PROVIDED DATA ::
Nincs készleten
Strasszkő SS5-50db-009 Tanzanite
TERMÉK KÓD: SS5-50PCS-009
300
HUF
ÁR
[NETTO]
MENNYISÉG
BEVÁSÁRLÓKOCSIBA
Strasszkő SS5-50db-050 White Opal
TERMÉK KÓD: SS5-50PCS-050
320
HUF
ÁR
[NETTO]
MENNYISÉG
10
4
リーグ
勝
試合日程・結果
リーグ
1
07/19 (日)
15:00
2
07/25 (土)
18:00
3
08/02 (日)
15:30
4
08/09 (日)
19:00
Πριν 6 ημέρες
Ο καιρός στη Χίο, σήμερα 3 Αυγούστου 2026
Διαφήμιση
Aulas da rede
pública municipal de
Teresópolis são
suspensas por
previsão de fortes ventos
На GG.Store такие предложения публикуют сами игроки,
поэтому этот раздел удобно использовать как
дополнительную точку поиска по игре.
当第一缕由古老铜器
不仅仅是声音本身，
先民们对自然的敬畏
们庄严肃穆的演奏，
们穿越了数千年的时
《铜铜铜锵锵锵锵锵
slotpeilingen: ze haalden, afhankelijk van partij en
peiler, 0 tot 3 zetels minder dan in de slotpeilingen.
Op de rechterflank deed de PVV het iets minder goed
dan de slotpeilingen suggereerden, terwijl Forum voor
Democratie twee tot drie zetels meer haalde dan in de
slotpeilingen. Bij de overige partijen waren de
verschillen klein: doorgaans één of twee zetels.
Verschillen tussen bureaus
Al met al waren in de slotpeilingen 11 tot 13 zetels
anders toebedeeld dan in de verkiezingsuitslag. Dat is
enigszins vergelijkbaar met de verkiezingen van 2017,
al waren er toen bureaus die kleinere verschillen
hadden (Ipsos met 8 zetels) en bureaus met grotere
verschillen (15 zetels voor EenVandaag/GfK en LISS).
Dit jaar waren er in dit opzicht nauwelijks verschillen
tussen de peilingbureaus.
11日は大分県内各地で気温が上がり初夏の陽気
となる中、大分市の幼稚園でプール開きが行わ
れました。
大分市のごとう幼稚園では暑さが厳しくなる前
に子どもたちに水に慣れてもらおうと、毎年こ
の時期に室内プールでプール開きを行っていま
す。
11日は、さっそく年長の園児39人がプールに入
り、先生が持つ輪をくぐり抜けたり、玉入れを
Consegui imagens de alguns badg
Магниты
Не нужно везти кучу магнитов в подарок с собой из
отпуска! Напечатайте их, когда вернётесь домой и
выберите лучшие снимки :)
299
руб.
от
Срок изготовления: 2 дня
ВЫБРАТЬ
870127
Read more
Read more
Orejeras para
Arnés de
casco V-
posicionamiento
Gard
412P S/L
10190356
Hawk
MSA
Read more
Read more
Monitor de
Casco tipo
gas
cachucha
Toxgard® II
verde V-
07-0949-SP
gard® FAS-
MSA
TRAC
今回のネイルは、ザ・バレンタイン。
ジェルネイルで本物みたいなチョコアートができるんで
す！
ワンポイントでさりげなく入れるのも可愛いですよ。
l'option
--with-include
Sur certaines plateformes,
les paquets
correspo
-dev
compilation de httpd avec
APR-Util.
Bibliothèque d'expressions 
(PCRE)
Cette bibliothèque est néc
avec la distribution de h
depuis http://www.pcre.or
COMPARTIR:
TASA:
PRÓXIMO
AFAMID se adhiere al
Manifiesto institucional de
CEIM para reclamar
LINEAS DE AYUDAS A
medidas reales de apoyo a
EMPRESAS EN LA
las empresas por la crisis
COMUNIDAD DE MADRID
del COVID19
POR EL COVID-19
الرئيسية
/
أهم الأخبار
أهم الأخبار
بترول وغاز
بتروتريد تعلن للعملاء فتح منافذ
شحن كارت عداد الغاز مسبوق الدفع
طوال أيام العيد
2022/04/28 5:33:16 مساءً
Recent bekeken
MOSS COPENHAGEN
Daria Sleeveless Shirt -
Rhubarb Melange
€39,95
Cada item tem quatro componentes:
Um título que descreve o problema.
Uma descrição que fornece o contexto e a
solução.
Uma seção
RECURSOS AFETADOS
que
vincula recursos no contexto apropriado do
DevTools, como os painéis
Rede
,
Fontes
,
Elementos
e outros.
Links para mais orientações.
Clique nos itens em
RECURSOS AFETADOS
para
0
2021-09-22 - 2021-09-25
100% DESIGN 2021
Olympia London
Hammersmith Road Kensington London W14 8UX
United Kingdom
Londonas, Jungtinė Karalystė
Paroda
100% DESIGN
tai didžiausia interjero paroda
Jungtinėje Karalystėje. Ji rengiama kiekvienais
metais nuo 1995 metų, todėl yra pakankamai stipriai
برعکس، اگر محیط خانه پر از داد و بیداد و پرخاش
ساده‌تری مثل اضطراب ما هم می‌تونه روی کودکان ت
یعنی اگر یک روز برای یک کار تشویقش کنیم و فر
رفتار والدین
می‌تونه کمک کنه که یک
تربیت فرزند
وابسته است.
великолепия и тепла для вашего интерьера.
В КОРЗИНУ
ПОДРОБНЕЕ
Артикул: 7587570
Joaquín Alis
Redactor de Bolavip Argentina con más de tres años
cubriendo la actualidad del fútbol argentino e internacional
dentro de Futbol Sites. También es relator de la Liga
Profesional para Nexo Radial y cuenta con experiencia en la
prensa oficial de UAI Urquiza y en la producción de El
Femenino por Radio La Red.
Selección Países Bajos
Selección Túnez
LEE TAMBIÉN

PROBLEM TO WORK ON ::
Copy out every row above word for word, keeping each line as it is.

EXERCISE RESULT ::
Nincs készleten
Strasszkő SS5-50db-009 Tanzanite
TERMÉK KÓD: SS5-50PCS-009
300
HUF
ÁR
[NETTO]
MENNYISÉG
BEVÁSÁRLÓKOCSIBA
Strasszkő SS5-50db-050 White Opal
TERMÉK KÓD: SS5-50PCS-050
320
HUF
ÁR
[NETTO]
MENNYISÉG
10
4
リーグ
勝
試合日程・結果
リーグ
1
07/19 (日)
15:00
2
07/25 (土)
18:00
3
08/02 (日)
15:30
4
08/09 (日)
19:00
Πριν 6 ημέρες
Ο καιρός στη Χίο, σήμερα 3 Αυγούστου 2026
Διαφήμιση
Aulas da rede
pública municipal de
Teresópolis são
suspensas por
previsão de fortes ventos
На GG.Store такие предложения публикуют сами игроки,
поэтому этот раздел удобно использовать как
дополнительную точку поиска по игре.
当第一缕由古老铜器
不仅仅是声音本身，
先民们对自然的敬畏
们庄严肃穆的演奏，
们穿越了数千年的时
《铜铜铜锵锵锵锵锵
slotpeilingen: ze haalden, afhankelijk van partij en
peiler, 0 tot 3 zetels minder dan in de slotpeilingen.
Op de rechterflank deed de PVV het iets minder goed
dan de slotpeilingen suggereerden, terwijl Forum voor
Democratie twee tot drie zetels meer haalde dan in de
slotpeilingen. Bij de overige partijen waren de
verschillen klein: doorgaans één of twee zetels.
Verschillen tussen bureaus
Al met al waren in de slotpeilingen 11 tot 13 zetels
anders toebedeeld dan in de verkiezingsuitslag. Dat is
enigszins vergelijkbaar met de verkiezingen van 2017,
al waren er toen bureaus die kleinere verschillen
hadden (Ipsos met 8 zetels) en bureaus met grotere
verschillen (15 zetels voor EenVandaag/GfK en LISS).
Dit jaar waren er in dit opzicht nauwelijks verschillen
tussen de peilingbureaus.
11日は大分県内各地で気温が上がり初夏の陽気
となる中、大分市の幼稚園でプール開きが行わ
れました。
大分市のごとう幼稚園では暑さが厳しくなる前
に子どもたちに水に慣れてもらおうと、毎年こ
の時期に室内プールでプール開きを行っていま
す。
11日は、さっそく年長の園児39人がプールに入
り、先生が持つ輪をくぐり抜けたり、玉入れを
Consegui imagens de alguns badg
Магниты
Не нужно везти кучу магнитов в подарок с собой из
отпуска! Напечатайте их, когда вернётесь домой и
выберите лучшие снимки :)
299
руб.
от
Срок изготовления: 2 дня
ВЫБРАТЬ
870127
Read more
Read more
Orejeras para
Arnés de
casco V-
posicionamiento
Gard
412P S/L
10190356
Hawk
MSA
Read more
Read more
Monitor de
Casco tipo
gas
cachucha
Toxgard® II
verde V-
07-0949-SP
gard® FAS-
MSA
TRAC
今回のネイルは、ザ・バレンタイン。
ジェルネイルで本物みたいなチョコアートができるんで
す！
ワンポイントでさりげなく入れるのも可愛いですよ。
l'option
--with-include
Sur certaines plateformes,
les paquets
correspo
-dev
compilation de httpd avec
APR-Util.
Bibliothèque d'expressions 
(PCRE)
Cette bibliothèque est néc
avec la distribution de h
depuis http://www.pcre.or
COMPARTIR:
TASA:
PRÓXIMO
AFAMID se adhiere al
Manifiesto institucional de
CEIM para reclamar
LINEAS DE AYUDAS A
medidas reales de apoyo a
EMPRESAS EN LA
las empresas por la crisis
COMUNIDAD DE MADRID
del COVID19
POR EL COVID-19
الرئيسية
/
أهم الأخبار
أهم الأخبار
بترول وغاز
بتروتريد تعلن للعملاء فتح منافذ
شحن كارت عداد الغاز مسبوق الدفع
طوال أيام العيد
2022/04/28 5:33:16 مساءً
Recent bekeken
MOSS COPENHAGEN
Daria Sleeveless Shirt -
Rhubarb Melange
€39,95
Cada item tem quatro componentes:
Um título que descreve o problema.
Uma descrição que fornece o contexto e a
solução.
Uma seção
RECURSOS AFETADOS
que
vincula recursos no contexto apropriado do
DevTools, como os painéis
Rede
,
Fontes
,
Elementos
e outros.
Links para mais orientações.
Clique nos itens em
RECURSOS AFETADOS
para
0
2021-09-22 - 2021-09-25
100% DESIGN 2021
Olympia London
Hammersmith Road Kensington London W14 8UX
United Kingdom
Londonas, Jungtinė Karalystė
Paroda
100% DESIGN
tai didžiausia interjero paroda
Jungtinėje Karalystėje. Ji rengiama kiekvienais
metais nuo 1995 metų, todėl yra pakankamai stipriai
برعکس، اگر محیط خانه پر از داد و بیداد و پرخاش
ساده‌تری مثل اضطراب ما هم می‌تونه روی کودکان ت
یعنی اگر یک روز برای یک کار تشویقش کنیم و فر
رفتار والدین
می‌تونه کمک کنه که یک
تربیت فرزند
وابسته است.
великолепия и тепла для вашего интерьера.
В КОРЗИНУ
ПОДРОБНЕЕ
Артикул: 7587570
Joaquín Alis
Redactor de Bolavip Argentina con más de tres años
cubriendo la actualidad del fútbol argentino e internacional
dentro de Futbol Sites. También es relator de la Liga
Profesional para Nexo Radial y cuenta con experiencia en la
prensa oficial de UAI Urquiza y en la producción de El
Femenino por Radio La Red.
Selección Países Bajos
Selección Túnez
LEE TAMBIÉN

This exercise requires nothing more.